MATERIAL SUPPLIED:
■ ■ ■ ■ ■

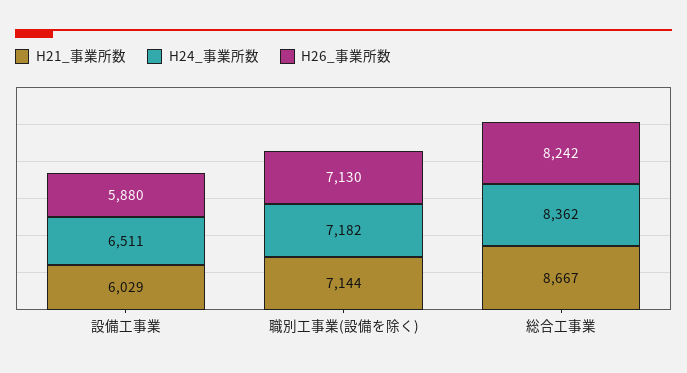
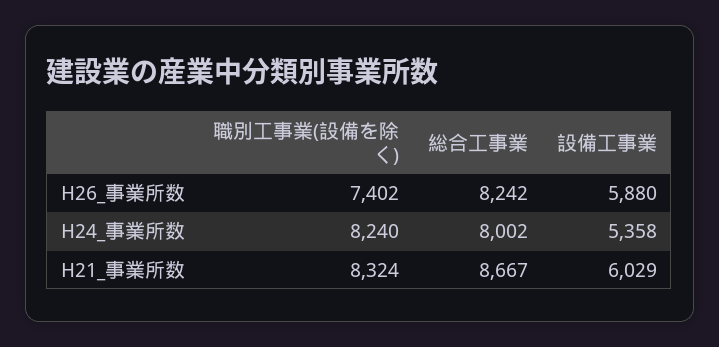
  {
    "H21_事業所数": {
      "設備工事業": 6029,
-     "職別工事業(設備を除く)": 7144,
+     "職別工事業(設備を除く)": 8324,
      "総合工事業": 8667
    },
    "H24_事業所数": {
-     "設備工事業": 6511,
+     "設備工事業": 5358,
-     "職別工事業(設備を除く)": 7182,
+     "職別工事業(設備を除く)": 8240,
-     "総合工事業": 8362
+     "総合工事業": 8002
    },
    "H26_事業所数": {
      "設備工事業": 5880,
-     "職別工事業(設備を除く)": 7130,
+     "職別工事業(設備を除く)": 7402,
      "総合工事業": 8242
    }
  }

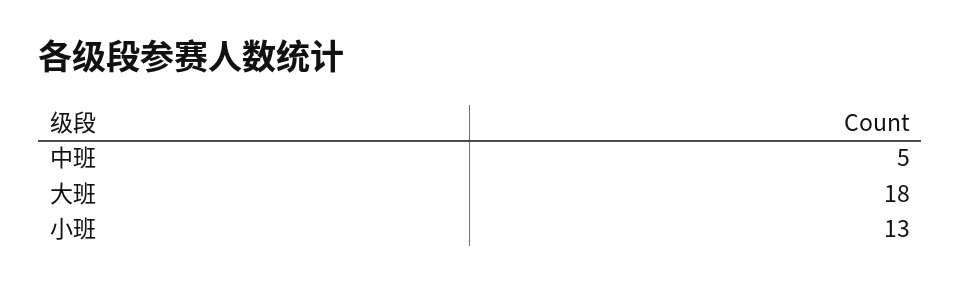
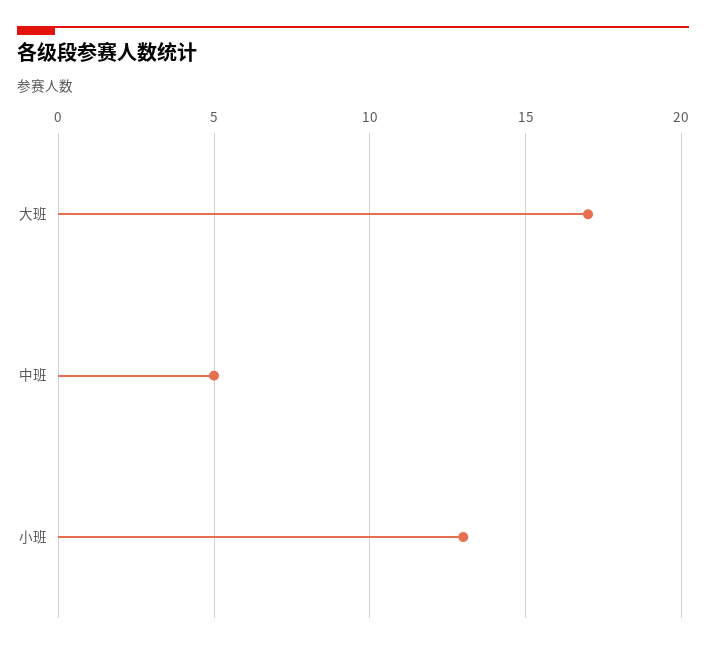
  {
    "中班": 5,
-   "大班": 18,
+   "大班": 17,
    "小班": 13
  }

■ ■ ■ ■ ■

WORK ITEM: Copy all the material word for word, minus its pictures.

TASK RESULT:
  {
    "H21_事業所数": {
      "設備工事業": 6029,
-     "職別工事業(設備を除く)": 7144,
+     "職別工事業(設備を除く)": 8324,
      "総合工事業": 8667
    },
    "H24_事業所数": {
-     "設備工事業": 6511,
+     "設備工事業": 5358,
-     "職別工事業(設備を除く)": 7182,
+     "職別工事業(設備を除く)": 8240,
-     "総合工事業": 8362
+     "総合工事業": 8002
    },
    "H26_事業所数": {
      "設備工事業": 5880,
-     "職別工事業(設備を除く)": 7130,
+     "職別工事業(設備を除く)": 7402,
      "総合工事業": 8242
    }
  }

  {
    "中班": 5,
-   "大班": 18,
+   "大班": 17,
    "小班": 13
  }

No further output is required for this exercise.